A sound came from above her. Soft, as if it had carried a long way through the tunnel. Music, from a lute if she had to guess. Her hand found the next rung and she pulled herself up. One more step than another. The music was coming from high overhead.

It was so familiar. The usually somewhat sharp staccato notes of the lute drew out the melody long and slow. Never over-complicating the player with access notes or unnecessary flourishes, just a beautiful lullaby of a song.

She shut her eyes, not that she could see anything anyway. Memories of the song filled her mind. The thick arms of Chief Darunia surrounded her, she was cuddled up in the crook of the Goron's arm like a babe while the song played. A deep voice sang over her, while the Goron chief hummed as best he could.

Then another came to her. Her father hummed the song while he tucked her into her bed. They had spent the entire day out in the fields for some business of his. But he had made certain that she had a business day of fun so when they returned to the castle she had been too exhausted to do anything but curl up in her bed.

And last she remembered a woman's voice, distant and almost forgotten, singing the song along with the lute.

It was her song, her lullaby. And she had not heard it in years. But, who was playing it? She needed to see. She called upon all the light around her, trying to cast the spell. But there was nothing she could use. She reached out to the faint light at the bottom of the ladder, but that was far too weak to reach her or make the ball of energy she needed.

"No," she muttered. She needed that light. Her hand waved over her head but she couldn't feel the next rung. I can do this. Breathe in. Breathe out. There was magic within her. Ruaru had said that a dozen times or more. If she could find a way to use it.

But before she could figure a way to harness the magic within her the music stopped. She was too late. No, perhaps if she rushed she could find out who was playing the song! Her focus on the magic disappeared. She reached up as high as her hands could go, groping through the dark, but she couldn't find anything. The song was done, and she was alone in the dark.

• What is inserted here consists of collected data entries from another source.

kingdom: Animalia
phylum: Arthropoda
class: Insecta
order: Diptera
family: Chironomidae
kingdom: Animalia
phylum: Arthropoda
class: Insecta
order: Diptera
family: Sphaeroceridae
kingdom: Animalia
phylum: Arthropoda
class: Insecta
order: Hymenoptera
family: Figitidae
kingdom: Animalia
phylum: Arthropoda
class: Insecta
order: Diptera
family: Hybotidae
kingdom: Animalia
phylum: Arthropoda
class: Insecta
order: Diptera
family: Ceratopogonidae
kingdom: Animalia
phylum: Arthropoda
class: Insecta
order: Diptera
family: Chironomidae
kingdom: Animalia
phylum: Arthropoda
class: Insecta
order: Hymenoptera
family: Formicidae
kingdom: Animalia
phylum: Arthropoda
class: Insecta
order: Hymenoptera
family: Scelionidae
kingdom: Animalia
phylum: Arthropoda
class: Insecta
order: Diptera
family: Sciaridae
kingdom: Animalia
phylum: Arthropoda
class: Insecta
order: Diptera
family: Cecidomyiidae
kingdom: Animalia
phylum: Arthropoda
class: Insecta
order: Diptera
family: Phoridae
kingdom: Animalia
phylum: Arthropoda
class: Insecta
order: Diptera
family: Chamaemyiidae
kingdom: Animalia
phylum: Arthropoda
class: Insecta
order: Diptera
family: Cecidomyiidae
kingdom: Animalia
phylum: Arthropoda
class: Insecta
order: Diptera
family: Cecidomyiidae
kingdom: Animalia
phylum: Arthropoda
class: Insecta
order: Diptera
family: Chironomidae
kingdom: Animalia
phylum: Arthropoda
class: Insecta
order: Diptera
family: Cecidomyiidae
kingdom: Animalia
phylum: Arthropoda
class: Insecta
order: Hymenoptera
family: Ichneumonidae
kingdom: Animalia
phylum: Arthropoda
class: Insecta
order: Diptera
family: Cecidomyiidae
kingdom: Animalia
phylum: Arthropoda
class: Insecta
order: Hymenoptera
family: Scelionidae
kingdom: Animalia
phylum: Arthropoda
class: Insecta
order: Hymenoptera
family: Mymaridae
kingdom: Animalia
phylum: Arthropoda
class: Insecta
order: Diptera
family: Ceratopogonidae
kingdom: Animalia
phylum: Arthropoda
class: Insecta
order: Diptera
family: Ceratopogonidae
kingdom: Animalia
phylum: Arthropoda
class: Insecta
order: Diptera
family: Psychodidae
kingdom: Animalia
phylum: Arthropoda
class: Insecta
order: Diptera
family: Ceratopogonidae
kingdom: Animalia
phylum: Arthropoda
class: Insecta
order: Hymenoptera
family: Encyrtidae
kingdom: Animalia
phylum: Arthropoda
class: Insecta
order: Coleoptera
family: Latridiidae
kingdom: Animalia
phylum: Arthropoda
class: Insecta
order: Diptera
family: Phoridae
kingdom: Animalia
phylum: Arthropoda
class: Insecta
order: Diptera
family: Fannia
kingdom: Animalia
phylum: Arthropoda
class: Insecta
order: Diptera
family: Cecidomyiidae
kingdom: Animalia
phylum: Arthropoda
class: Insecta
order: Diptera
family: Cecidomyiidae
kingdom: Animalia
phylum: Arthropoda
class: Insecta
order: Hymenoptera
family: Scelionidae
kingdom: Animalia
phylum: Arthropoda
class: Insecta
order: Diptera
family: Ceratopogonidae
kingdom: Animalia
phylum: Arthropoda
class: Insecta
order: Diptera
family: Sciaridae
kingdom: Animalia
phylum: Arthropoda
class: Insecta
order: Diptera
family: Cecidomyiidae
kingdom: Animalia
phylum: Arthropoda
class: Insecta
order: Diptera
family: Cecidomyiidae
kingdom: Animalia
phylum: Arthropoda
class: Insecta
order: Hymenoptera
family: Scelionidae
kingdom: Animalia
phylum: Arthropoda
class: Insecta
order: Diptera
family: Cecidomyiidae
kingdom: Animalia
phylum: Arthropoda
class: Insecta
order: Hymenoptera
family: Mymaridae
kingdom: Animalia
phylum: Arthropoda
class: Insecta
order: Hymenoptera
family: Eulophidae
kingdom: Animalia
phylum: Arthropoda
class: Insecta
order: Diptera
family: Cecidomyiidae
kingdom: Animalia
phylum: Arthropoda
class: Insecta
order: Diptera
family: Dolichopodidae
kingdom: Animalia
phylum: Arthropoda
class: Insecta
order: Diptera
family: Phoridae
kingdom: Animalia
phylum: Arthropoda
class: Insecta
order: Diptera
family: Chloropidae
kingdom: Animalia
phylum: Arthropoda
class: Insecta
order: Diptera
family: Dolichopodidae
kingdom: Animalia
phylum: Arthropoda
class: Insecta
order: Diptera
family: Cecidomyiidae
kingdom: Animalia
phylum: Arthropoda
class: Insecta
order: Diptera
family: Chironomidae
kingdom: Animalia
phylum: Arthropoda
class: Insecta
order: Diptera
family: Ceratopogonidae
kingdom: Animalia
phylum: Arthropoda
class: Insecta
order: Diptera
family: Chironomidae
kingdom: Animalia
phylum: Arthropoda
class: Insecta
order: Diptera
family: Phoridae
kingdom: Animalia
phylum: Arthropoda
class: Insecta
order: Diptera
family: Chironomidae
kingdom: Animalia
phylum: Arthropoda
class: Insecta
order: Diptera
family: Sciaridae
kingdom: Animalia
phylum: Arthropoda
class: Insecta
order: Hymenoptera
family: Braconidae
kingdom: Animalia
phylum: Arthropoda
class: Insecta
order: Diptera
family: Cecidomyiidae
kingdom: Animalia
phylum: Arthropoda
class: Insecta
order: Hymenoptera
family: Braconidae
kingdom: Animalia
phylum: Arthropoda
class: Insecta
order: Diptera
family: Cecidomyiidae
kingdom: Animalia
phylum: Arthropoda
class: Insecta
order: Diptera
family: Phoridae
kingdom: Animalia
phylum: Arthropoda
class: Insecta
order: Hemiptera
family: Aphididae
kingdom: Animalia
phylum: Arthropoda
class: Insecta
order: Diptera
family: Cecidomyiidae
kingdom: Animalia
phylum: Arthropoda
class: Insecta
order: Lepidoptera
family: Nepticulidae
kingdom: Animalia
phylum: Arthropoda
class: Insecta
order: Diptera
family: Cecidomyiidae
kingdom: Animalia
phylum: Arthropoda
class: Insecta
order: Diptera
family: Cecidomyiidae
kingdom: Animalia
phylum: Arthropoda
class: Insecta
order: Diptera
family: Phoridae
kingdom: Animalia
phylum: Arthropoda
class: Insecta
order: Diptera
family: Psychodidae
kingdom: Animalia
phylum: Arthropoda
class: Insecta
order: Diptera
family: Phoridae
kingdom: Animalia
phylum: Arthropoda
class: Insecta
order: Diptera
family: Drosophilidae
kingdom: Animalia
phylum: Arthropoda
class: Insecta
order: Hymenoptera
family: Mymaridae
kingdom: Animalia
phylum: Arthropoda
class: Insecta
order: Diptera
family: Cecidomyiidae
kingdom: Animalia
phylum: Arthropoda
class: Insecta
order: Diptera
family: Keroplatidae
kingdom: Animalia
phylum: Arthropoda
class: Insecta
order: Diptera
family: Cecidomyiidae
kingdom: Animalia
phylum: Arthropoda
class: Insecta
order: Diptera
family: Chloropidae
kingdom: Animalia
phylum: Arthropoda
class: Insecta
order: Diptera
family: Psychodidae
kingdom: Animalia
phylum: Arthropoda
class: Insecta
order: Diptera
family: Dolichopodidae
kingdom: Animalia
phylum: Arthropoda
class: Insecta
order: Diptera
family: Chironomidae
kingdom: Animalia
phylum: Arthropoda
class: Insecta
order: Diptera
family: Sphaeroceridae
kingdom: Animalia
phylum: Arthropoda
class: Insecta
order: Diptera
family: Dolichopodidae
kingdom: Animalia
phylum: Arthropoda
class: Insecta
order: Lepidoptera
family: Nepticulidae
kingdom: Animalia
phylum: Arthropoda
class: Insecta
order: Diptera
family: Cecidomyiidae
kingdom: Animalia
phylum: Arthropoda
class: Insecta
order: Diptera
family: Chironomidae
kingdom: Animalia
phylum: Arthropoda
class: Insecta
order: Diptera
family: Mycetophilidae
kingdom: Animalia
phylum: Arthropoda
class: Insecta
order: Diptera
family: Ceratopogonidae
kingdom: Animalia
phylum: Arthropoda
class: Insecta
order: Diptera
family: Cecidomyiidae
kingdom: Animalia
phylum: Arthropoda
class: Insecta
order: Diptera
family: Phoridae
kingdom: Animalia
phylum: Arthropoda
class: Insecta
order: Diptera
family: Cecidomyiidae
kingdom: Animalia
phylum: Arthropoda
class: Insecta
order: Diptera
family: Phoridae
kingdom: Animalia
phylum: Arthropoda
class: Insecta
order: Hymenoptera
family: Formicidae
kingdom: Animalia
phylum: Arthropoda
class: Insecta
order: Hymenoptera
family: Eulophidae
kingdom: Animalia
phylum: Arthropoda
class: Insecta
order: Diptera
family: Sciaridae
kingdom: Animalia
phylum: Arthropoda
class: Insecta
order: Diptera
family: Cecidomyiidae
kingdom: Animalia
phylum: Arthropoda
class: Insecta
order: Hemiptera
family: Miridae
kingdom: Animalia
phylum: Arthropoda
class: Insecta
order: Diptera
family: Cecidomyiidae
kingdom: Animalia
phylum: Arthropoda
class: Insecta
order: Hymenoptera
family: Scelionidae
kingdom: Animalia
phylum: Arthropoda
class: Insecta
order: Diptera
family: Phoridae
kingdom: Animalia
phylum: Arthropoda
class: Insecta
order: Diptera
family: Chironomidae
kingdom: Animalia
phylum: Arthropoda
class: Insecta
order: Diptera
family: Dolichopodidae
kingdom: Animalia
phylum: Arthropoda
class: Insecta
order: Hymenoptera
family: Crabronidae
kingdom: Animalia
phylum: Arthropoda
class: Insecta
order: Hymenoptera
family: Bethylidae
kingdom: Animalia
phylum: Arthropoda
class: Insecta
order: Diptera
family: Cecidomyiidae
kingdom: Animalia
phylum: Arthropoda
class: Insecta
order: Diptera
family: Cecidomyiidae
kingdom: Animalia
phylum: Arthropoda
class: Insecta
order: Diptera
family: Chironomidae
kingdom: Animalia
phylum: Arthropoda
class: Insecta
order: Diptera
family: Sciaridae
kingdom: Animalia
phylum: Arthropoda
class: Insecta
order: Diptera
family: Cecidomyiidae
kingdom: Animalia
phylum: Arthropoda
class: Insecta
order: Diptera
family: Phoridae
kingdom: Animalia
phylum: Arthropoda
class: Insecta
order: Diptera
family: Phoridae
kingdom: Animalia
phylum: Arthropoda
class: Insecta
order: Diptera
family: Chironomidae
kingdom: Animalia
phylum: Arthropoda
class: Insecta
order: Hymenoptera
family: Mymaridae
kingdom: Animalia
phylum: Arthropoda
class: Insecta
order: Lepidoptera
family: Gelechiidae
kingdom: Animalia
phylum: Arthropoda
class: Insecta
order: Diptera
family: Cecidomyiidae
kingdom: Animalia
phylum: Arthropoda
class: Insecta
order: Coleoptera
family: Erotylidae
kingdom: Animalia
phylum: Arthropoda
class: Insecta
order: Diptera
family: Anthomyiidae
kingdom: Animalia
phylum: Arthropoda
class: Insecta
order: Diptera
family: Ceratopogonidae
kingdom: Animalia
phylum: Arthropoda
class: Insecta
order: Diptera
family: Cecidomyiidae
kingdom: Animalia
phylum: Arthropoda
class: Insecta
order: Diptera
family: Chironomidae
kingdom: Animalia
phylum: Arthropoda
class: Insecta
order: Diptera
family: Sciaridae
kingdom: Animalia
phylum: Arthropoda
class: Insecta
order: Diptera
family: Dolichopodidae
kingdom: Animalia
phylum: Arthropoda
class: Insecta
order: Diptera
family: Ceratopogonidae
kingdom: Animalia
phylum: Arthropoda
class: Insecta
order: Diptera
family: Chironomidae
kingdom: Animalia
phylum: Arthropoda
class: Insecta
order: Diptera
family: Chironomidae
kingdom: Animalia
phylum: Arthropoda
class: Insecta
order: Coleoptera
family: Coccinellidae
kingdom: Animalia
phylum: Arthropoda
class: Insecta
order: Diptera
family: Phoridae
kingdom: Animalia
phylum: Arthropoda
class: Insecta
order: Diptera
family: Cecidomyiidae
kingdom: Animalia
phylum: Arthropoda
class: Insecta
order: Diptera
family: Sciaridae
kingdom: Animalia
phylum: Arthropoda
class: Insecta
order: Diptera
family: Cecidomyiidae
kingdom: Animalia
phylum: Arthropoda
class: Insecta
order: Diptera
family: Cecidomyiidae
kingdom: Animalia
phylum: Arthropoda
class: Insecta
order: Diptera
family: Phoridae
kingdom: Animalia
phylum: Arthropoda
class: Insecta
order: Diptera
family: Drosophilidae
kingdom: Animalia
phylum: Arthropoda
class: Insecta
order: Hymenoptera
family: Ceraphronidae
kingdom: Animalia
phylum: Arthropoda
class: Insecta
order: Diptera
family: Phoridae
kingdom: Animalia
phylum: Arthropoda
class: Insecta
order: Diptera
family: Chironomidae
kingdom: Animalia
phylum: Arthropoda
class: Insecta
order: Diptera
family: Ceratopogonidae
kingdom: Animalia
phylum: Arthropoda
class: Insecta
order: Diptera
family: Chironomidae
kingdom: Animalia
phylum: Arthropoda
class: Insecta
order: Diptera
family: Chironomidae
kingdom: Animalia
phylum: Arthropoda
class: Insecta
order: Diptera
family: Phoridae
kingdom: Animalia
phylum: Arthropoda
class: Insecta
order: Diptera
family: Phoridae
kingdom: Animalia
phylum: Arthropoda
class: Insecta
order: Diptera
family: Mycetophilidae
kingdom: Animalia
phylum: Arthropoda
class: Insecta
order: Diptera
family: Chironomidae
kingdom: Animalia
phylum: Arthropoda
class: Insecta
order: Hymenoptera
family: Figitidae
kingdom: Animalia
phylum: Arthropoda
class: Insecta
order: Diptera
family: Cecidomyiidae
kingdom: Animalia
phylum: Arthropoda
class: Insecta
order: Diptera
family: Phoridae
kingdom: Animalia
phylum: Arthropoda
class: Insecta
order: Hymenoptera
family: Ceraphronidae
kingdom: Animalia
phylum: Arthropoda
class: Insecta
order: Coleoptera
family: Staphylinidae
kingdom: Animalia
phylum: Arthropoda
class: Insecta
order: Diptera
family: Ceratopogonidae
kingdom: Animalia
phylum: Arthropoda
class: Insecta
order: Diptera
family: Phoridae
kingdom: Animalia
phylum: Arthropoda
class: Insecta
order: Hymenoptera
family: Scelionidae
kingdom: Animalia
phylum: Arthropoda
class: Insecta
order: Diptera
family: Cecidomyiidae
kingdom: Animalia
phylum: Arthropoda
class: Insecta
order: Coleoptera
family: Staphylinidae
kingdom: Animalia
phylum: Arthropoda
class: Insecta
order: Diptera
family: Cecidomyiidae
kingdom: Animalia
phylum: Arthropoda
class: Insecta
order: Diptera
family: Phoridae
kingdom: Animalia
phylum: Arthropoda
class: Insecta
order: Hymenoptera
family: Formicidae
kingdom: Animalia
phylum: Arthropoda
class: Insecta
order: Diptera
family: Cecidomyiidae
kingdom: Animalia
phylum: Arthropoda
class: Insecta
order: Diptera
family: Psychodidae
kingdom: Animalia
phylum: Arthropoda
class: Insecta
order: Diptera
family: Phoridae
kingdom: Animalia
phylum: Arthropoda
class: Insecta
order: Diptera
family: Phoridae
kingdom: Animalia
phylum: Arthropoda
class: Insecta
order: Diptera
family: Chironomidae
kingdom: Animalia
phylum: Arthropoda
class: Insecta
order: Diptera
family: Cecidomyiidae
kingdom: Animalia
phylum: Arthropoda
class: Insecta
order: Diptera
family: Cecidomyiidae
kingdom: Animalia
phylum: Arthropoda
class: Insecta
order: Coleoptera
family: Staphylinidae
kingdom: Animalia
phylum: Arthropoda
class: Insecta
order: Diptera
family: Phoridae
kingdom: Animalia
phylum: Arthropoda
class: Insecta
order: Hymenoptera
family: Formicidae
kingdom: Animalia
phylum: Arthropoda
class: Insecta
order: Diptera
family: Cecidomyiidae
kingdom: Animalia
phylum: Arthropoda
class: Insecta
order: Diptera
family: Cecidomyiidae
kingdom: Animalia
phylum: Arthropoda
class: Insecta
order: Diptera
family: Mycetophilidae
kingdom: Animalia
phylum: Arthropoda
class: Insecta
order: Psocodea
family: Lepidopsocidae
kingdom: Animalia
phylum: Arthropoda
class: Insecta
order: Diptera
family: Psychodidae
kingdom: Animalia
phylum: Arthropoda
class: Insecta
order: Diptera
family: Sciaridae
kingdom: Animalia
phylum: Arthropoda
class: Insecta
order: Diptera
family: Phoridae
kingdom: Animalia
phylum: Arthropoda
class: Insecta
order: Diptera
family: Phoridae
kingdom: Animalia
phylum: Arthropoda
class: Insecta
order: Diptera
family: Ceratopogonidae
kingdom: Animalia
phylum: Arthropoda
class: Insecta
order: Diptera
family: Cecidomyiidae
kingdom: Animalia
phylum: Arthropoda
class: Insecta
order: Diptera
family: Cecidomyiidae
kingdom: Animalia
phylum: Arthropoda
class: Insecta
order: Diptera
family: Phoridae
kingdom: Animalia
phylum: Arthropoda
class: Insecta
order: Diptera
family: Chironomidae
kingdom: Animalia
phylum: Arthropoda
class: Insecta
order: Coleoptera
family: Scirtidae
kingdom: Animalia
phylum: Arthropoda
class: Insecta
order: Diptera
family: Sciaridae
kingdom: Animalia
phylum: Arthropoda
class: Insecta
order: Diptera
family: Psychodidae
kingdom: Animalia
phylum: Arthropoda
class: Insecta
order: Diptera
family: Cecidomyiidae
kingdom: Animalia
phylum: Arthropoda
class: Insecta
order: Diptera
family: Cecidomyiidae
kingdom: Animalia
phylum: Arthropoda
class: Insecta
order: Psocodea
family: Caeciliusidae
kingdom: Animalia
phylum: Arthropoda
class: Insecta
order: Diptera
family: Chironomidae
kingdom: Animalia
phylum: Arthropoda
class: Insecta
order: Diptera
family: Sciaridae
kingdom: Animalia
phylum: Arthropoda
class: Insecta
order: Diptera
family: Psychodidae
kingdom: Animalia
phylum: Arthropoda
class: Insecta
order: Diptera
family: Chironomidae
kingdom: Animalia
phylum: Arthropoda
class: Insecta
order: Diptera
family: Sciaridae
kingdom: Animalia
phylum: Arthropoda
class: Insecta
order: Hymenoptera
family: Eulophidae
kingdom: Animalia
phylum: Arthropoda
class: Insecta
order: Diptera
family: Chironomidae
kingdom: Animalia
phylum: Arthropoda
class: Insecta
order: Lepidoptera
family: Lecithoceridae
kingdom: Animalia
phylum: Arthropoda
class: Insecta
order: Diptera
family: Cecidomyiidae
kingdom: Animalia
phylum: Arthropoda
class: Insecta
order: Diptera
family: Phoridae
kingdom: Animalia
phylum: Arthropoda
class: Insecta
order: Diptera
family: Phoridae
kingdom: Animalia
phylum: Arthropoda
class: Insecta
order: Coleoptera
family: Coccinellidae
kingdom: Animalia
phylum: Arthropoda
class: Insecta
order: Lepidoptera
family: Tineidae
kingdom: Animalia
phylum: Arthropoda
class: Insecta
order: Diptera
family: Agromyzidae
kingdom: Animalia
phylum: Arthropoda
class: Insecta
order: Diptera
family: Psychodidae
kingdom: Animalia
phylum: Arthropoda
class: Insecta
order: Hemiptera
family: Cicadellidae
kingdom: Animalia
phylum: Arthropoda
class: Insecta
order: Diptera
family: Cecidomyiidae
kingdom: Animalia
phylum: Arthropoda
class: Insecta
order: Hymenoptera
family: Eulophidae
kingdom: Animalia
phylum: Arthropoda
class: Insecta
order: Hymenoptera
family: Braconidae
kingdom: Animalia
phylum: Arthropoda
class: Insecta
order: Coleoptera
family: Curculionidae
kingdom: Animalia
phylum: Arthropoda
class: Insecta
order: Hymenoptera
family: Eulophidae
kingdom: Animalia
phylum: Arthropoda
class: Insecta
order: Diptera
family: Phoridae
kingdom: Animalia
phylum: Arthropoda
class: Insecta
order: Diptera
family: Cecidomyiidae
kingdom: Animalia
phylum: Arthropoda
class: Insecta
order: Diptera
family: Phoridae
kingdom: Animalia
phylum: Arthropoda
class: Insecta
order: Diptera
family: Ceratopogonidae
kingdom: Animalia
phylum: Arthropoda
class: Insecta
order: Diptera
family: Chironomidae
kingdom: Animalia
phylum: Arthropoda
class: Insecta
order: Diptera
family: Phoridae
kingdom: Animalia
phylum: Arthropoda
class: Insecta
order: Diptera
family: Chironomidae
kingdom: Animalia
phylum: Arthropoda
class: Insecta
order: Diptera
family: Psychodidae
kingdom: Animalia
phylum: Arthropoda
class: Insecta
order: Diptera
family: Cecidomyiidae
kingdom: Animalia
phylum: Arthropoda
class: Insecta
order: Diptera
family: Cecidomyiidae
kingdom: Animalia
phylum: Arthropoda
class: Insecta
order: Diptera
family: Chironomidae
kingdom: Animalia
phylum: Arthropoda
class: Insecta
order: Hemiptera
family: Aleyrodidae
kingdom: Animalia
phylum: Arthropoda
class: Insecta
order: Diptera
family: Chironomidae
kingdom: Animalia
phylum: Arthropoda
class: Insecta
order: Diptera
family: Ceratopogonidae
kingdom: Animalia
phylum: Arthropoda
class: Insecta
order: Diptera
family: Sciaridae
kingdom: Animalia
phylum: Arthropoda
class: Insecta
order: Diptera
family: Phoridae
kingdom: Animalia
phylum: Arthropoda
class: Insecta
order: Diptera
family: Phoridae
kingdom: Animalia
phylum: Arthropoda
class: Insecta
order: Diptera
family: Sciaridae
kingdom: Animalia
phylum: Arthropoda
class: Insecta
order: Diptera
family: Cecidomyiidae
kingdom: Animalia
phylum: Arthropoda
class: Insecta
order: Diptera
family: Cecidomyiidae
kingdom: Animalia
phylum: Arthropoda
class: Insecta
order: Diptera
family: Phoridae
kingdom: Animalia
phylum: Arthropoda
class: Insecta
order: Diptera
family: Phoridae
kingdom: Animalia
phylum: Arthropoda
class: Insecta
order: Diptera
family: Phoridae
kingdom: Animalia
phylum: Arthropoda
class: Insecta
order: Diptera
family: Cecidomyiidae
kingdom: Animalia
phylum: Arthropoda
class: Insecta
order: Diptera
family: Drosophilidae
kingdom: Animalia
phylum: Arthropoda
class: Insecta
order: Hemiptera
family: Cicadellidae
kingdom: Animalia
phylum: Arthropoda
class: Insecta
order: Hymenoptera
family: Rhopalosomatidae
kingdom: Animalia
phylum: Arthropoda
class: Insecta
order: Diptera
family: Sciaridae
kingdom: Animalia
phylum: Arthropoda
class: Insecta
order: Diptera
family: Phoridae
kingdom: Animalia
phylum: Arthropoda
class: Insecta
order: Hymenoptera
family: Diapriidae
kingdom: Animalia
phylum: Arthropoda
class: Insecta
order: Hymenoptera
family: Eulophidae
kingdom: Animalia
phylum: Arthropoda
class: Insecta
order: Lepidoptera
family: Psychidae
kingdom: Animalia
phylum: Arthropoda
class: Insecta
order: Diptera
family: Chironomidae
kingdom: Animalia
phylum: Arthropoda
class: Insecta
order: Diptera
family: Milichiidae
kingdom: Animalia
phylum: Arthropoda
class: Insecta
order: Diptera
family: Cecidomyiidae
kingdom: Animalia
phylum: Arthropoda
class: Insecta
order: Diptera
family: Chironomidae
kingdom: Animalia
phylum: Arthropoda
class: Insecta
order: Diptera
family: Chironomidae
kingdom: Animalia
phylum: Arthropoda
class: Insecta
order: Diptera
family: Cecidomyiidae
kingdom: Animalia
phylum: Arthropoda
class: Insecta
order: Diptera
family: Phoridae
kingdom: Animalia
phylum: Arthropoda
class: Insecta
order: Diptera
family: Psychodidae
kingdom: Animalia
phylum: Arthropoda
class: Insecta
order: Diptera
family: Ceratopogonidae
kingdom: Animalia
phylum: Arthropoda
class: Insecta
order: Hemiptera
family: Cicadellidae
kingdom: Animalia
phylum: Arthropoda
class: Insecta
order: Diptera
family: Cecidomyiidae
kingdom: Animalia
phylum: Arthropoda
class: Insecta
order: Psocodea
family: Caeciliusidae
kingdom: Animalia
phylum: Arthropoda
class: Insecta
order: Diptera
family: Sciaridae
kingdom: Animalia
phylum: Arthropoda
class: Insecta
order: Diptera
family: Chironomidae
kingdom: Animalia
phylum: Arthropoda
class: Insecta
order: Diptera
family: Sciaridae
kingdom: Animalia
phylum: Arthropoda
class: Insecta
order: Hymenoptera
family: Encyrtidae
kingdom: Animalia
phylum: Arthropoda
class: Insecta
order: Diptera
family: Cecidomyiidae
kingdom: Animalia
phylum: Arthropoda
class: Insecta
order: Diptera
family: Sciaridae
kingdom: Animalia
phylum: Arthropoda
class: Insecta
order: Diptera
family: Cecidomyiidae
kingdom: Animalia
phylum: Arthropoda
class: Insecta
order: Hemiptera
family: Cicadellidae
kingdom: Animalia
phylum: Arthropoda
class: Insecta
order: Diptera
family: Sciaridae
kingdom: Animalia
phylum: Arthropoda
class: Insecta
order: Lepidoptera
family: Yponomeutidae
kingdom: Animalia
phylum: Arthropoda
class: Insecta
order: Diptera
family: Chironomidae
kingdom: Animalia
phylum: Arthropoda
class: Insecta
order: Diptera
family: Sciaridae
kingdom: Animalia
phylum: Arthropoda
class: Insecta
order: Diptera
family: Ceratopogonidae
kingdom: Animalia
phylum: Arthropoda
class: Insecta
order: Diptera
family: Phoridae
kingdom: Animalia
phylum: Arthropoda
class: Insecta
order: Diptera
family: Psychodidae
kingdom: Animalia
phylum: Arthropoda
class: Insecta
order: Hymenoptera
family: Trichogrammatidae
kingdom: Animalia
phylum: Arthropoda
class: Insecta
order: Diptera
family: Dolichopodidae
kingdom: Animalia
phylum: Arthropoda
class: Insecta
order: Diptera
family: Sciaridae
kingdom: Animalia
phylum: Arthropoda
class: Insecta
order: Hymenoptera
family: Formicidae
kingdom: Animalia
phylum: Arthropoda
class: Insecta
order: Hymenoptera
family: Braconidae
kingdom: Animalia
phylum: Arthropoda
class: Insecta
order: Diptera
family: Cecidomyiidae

She stayed there, hanging on the rungs of the ladder for some time. Just hoping that the lute would start playing again, but it never did.

"Princess Zelda?" came a voice from below her.

"I'm up here," Zelda called down.

"I found her!" the guard shouted. "Here, I'm going to come up and-"

"No!" Zelda said. "I'm coming down, you'll just get in my way if you try to climb up." She lowered herself down the passage until she reached the tunnel.

"Oh thank the Goddesses you're safe," the guard knelt before her and grabbed at her shoulders. His hands roamed around her arms to see if she was hurt.

"I'm fine," Zelda said, and pulled her arms away. "Let's go, Straia."

When they reached the surface, several people stood around the hole. Including Impa with her arms folded over her chest. She was frowning, but it looked more like one of her normal frowns rather than one of actual disapproval.

"There she is," said one servant.

"Why would you ever go down there? Look how filthy you got?" Said a guard.

But Zelda ignored them and went to Impa.

"What did you learn?" Impa said.

"I figured out how to find the secret passages into the castle!" Zelda smiled.

But Impa shook her head. What did that mean? That's what she discovered. "What else?"

"Um, this is Straia, he's a new guard."

"Pleasure to meet you, Lady Impa," the guard bowed before her.

"Charmed," Impa said without looking away from Zelda. "What else?"

"I-" what more could she say? That Selli was sad abut something? That a few hours after midday the courtyard empties for a little while? That someone in the castle plays the lute? None of that seemed to be what Impa wished to hear.

Then she remembered what Impa said the lesson was supposed to be and she knew what Impa was trying to tell her."I learned that when I rush I miss things. That something important can be right before my eyes or under my feet and I'd never know it if I don't take time, even when I think I already know everything about it."

Impa nodded. "Good. Now, let's get you cleaned up for supper."